*Data supplied*.
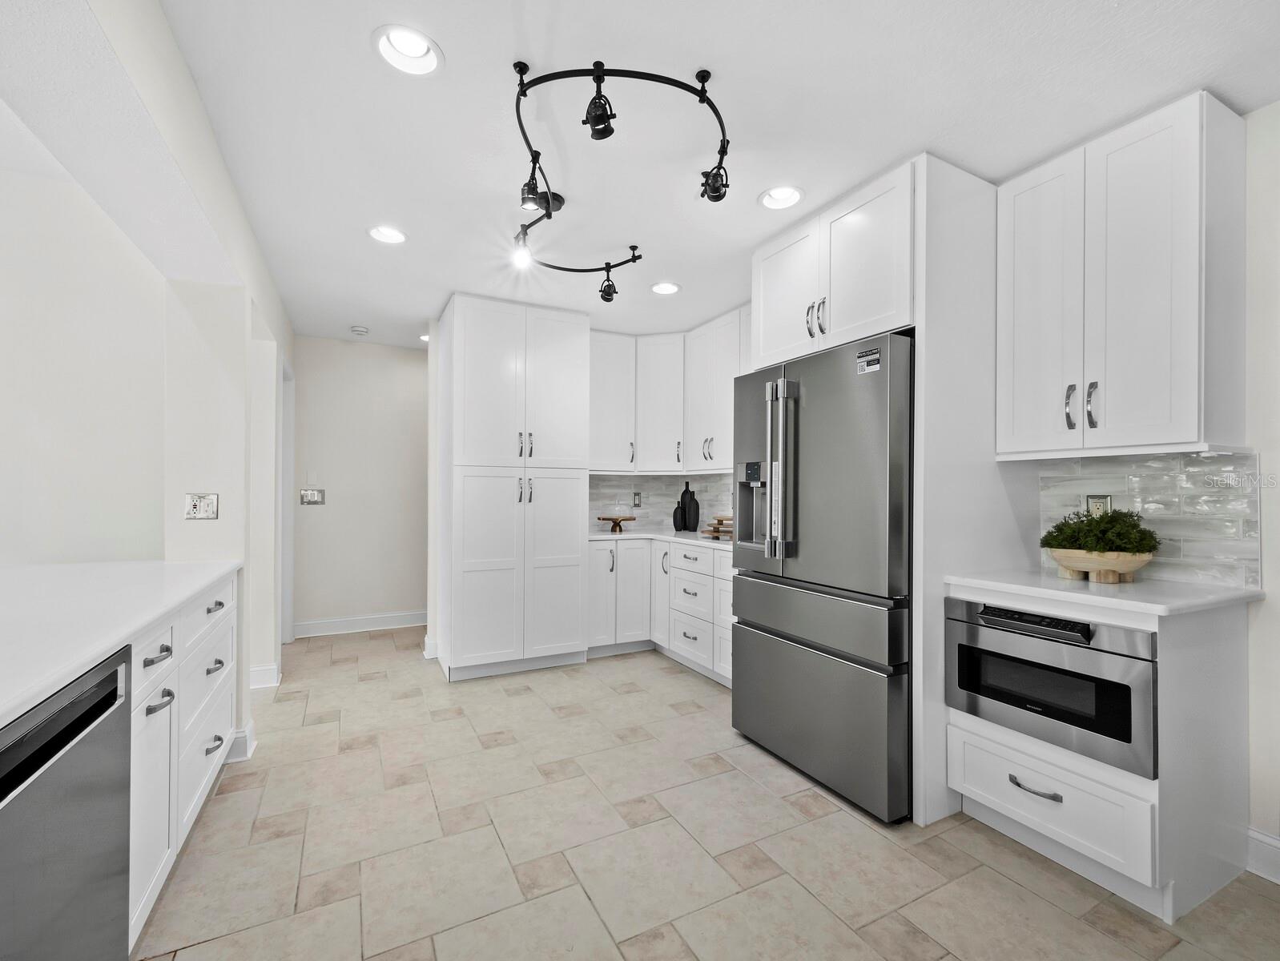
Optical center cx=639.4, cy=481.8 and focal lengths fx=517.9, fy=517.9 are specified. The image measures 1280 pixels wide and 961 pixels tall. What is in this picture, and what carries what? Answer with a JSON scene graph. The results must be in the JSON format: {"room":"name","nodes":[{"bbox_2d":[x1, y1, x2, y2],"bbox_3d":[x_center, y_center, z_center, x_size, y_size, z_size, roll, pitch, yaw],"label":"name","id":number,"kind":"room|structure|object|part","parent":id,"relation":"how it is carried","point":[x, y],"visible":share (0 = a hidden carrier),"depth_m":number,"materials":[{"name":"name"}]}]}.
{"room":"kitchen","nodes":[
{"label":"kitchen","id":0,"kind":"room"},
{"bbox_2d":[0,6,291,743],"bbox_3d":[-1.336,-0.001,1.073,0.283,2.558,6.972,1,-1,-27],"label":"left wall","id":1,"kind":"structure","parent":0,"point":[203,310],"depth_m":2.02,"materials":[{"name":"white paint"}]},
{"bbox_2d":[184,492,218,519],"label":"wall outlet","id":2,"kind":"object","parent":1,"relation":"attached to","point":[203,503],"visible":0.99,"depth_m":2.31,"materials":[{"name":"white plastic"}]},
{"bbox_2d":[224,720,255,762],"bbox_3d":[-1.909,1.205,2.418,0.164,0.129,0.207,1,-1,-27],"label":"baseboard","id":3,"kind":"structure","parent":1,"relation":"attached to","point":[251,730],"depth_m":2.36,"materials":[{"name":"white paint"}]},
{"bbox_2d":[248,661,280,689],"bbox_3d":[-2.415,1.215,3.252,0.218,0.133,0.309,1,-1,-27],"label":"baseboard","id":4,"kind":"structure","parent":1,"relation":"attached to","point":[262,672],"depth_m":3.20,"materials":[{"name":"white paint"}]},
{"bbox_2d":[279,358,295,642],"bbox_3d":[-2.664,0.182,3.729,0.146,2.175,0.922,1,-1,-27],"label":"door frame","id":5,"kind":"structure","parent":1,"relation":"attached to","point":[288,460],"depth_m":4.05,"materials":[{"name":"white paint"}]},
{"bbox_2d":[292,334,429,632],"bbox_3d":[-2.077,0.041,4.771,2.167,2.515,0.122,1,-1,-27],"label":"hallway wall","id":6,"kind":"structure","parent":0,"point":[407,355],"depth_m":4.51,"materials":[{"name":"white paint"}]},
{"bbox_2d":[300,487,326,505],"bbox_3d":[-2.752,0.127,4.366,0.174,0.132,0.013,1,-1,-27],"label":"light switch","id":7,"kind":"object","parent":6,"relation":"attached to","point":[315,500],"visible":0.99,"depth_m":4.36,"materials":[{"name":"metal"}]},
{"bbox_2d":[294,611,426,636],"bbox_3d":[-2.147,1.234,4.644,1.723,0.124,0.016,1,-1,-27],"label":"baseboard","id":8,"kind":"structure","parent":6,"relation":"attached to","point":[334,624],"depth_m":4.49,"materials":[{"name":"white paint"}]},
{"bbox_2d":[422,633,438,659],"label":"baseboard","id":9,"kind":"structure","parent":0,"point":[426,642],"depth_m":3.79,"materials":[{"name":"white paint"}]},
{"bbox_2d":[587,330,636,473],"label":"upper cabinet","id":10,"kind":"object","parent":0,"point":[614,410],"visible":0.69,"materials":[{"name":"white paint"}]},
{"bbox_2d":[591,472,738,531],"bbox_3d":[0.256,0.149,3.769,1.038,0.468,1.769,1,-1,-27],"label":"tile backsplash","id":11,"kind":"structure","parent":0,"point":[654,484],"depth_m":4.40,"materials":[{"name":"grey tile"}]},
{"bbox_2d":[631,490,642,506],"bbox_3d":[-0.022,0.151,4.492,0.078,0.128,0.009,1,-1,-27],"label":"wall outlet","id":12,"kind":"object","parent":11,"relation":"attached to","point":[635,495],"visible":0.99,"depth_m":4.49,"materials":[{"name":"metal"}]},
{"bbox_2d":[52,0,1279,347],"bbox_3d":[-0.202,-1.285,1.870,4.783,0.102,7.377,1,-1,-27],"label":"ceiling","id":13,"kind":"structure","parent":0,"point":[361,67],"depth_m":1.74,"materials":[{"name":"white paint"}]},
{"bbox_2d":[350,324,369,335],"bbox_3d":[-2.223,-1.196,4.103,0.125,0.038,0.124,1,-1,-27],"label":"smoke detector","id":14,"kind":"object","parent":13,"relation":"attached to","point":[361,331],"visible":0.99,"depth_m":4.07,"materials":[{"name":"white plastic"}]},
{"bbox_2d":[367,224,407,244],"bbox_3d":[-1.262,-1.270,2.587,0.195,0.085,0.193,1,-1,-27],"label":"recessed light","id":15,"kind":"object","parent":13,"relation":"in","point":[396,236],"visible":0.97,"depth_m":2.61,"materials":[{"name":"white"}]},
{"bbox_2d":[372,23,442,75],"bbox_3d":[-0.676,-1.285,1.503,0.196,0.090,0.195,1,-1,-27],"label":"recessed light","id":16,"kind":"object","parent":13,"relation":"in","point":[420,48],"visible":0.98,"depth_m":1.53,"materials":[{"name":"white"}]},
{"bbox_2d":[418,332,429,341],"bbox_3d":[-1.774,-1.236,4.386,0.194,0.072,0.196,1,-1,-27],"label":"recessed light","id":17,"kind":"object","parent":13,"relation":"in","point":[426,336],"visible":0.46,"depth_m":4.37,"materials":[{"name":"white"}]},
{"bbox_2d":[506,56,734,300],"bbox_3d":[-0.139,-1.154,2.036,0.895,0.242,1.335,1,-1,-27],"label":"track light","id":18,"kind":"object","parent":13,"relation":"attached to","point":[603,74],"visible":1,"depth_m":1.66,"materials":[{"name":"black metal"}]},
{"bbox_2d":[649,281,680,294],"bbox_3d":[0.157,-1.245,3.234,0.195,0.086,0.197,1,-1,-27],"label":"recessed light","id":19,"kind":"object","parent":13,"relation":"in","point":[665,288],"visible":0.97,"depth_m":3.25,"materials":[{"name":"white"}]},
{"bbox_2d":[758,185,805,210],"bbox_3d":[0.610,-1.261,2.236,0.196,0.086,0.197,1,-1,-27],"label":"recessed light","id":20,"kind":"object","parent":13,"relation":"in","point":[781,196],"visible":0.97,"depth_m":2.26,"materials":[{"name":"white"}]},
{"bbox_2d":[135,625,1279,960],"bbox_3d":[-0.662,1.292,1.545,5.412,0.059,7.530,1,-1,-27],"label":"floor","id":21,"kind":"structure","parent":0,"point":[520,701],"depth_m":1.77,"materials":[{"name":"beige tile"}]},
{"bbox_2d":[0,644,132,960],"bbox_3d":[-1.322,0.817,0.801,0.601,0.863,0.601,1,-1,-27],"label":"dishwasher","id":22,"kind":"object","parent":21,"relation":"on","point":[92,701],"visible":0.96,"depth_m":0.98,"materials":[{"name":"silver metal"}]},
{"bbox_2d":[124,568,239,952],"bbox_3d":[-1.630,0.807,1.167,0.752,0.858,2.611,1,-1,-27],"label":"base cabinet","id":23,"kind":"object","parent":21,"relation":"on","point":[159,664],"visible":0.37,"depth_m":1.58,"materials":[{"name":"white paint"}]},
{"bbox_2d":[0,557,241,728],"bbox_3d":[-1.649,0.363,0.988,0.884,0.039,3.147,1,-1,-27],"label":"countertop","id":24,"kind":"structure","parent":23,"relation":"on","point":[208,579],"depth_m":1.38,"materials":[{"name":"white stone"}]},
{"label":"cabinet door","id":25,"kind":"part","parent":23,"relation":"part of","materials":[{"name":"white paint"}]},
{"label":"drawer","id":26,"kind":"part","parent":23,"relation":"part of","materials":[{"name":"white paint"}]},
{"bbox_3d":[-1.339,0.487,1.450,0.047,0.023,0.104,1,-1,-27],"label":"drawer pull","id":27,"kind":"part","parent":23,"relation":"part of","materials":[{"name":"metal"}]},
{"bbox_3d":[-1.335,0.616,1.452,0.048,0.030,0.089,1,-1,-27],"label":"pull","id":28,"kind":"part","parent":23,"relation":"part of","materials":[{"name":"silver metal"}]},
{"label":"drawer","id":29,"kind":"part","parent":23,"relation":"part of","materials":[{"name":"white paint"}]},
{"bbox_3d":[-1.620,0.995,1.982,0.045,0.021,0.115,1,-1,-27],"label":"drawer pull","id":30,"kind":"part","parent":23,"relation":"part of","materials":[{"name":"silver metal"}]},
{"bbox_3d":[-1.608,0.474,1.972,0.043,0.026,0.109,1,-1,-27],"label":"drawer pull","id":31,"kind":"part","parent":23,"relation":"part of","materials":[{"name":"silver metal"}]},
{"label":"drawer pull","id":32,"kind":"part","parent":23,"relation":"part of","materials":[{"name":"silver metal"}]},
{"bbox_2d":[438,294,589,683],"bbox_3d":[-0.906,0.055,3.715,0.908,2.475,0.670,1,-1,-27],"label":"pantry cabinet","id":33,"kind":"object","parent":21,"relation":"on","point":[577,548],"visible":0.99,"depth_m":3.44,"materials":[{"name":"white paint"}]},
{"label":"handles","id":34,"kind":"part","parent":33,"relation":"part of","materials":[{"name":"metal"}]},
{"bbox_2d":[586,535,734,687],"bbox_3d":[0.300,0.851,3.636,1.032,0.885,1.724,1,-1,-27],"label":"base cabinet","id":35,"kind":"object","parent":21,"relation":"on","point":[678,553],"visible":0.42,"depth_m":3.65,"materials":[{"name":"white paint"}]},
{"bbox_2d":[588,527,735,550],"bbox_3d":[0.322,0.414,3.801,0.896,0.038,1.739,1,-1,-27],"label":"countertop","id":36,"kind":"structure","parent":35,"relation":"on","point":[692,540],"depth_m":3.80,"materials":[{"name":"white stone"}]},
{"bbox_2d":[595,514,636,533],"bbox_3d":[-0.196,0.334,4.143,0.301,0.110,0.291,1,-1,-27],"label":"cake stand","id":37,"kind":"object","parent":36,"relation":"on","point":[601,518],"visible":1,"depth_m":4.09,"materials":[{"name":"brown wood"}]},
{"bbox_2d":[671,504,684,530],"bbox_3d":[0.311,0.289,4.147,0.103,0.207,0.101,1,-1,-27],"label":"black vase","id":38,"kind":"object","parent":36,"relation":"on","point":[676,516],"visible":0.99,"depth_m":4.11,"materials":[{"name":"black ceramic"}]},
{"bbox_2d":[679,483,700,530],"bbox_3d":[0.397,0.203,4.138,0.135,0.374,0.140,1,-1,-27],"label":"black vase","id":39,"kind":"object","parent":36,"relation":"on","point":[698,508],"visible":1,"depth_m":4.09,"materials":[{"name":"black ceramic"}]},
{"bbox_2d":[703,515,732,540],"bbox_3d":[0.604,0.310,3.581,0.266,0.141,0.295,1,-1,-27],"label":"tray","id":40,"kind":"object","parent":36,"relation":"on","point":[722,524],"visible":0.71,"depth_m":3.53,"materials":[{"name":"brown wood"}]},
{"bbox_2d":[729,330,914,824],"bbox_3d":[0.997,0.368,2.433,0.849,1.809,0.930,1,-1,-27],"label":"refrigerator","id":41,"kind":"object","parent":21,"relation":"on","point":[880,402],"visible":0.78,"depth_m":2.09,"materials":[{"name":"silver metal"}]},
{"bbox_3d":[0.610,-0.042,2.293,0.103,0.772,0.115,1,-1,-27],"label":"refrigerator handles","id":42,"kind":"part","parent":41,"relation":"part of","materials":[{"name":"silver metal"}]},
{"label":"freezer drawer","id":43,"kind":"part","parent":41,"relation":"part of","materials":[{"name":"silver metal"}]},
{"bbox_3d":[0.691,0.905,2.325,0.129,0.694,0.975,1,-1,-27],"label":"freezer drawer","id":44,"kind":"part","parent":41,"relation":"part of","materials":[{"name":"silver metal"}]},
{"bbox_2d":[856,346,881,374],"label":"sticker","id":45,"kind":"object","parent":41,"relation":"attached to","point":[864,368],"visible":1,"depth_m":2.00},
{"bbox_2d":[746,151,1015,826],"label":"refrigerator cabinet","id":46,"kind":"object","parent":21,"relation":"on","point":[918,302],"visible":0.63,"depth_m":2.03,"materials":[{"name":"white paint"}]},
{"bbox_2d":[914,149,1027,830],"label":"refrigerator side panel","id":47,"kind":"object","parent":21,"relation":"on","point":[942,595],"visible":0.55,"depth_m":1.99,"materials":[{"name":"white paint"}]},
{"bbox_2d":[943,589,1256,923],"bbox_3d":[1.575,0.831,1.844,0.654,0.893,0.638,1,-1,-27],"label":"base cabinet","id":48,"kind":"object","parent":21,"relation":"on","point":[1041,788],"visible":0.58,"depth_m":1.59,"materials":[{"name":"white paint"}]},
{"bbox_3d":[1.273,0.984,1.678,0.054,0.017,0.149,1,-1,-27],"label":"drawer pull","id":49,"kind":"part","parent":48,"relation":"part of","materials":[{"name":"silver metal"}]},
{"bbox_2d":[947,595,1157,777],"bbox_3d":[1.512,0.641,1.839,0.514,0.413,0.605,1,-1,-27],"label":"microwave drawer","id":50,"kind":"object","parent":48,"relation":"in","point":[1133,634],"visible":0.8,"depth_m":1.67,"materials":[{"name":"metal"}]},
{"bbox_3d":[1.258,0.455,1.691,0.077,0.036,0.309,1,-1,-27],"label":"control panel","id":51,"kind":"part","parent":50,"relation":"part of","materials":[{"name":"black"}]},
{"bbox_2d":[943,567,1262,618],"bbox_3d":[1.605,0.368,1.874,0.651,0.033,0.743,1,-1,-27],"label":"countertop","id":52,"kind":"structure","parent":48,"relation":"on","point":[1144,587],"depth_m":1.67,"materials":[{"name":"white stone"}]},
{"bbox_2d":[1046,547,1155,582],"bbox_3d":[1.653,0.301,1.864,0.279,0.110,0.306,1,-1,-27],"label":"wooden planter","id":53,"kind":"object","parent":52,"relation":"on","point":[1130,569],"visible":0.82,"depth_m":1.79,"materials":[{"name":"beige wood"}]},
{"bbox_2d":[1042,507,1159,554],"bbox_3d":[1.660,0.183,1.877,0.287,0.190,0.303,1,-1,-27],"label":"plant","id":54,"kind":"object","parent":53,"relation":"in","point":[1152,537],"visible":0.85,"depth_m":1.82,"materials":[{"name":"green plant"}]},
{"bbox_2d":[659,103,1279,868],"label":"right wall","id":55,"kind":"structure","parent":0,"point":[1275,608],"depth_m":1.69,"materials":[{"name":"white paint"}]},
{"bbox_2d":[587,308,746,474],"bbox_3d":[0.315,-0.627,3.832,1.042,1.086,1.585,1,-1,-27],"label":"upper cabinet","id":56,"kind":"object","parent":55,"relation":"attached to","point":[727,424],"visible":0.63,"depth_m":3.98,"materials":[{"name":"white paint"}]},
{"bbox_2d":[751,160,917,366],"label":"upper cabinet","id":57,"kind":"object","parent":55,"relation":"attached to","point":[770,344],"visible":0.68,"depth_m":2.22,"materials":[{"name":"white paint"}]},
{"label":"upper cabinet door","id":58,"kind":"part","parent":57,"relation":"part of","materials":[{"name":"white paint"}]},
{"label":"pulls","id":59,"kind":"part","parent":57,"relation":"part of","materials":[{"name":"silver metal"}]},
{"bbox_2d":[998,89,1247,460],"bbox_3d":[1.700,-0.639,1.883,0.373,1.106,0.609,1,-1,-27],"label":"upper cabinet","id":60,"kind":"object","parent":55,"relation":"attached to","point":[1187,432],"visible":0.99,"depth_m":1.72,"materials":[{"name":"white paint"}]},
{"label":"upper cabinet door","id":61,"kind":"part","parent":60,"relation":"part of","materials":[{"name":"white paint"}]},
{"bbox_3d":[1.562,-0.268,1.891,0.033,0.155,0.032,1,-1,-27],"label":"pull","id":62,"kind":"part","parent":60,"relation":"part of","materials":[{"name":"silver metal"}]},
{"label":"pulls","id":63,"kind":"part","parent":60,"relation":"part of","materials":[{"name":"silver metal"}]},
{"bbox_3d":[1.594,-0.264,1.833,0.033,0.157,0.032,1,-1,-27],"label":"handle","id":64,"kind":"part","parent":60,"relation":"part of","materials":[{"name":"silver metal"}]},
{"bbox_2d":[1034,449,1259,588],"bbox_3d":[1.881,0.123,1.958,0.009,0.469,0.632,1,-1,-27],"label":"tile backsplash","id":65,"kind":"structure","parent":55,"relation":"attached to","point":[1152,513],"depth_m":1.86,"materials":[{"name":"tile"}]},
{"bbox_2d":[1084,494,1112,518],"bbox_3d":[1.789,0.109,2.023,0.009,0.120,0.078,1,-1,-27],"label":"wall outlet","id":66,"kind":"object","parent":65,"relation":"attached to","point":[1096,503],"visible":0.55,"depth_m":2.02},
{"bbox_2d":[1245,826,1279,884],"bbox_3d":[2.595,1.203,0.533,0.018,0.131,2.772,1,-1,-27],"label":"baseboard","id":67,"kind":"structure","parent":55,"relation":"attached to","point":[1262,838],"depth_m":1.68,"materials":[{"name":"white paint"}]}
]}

*Description of the task*.
Where a line of the data holds the word "freezer", copy that line.

*Output of the task*.
{"label":"freezer drawer","id":43,"kind":"part","parent":41,"relation":"part of","materials":[{"name":"silver metal"}]},
{"bbox_3d":[0.691,0.905,2.325,0.129,0.694,0.975,1,-1,-27],"label":"freezer drawer","id":44,"kind":"part","parent":41,"relation":"part of","materials":[{"name":"silver metal"}]},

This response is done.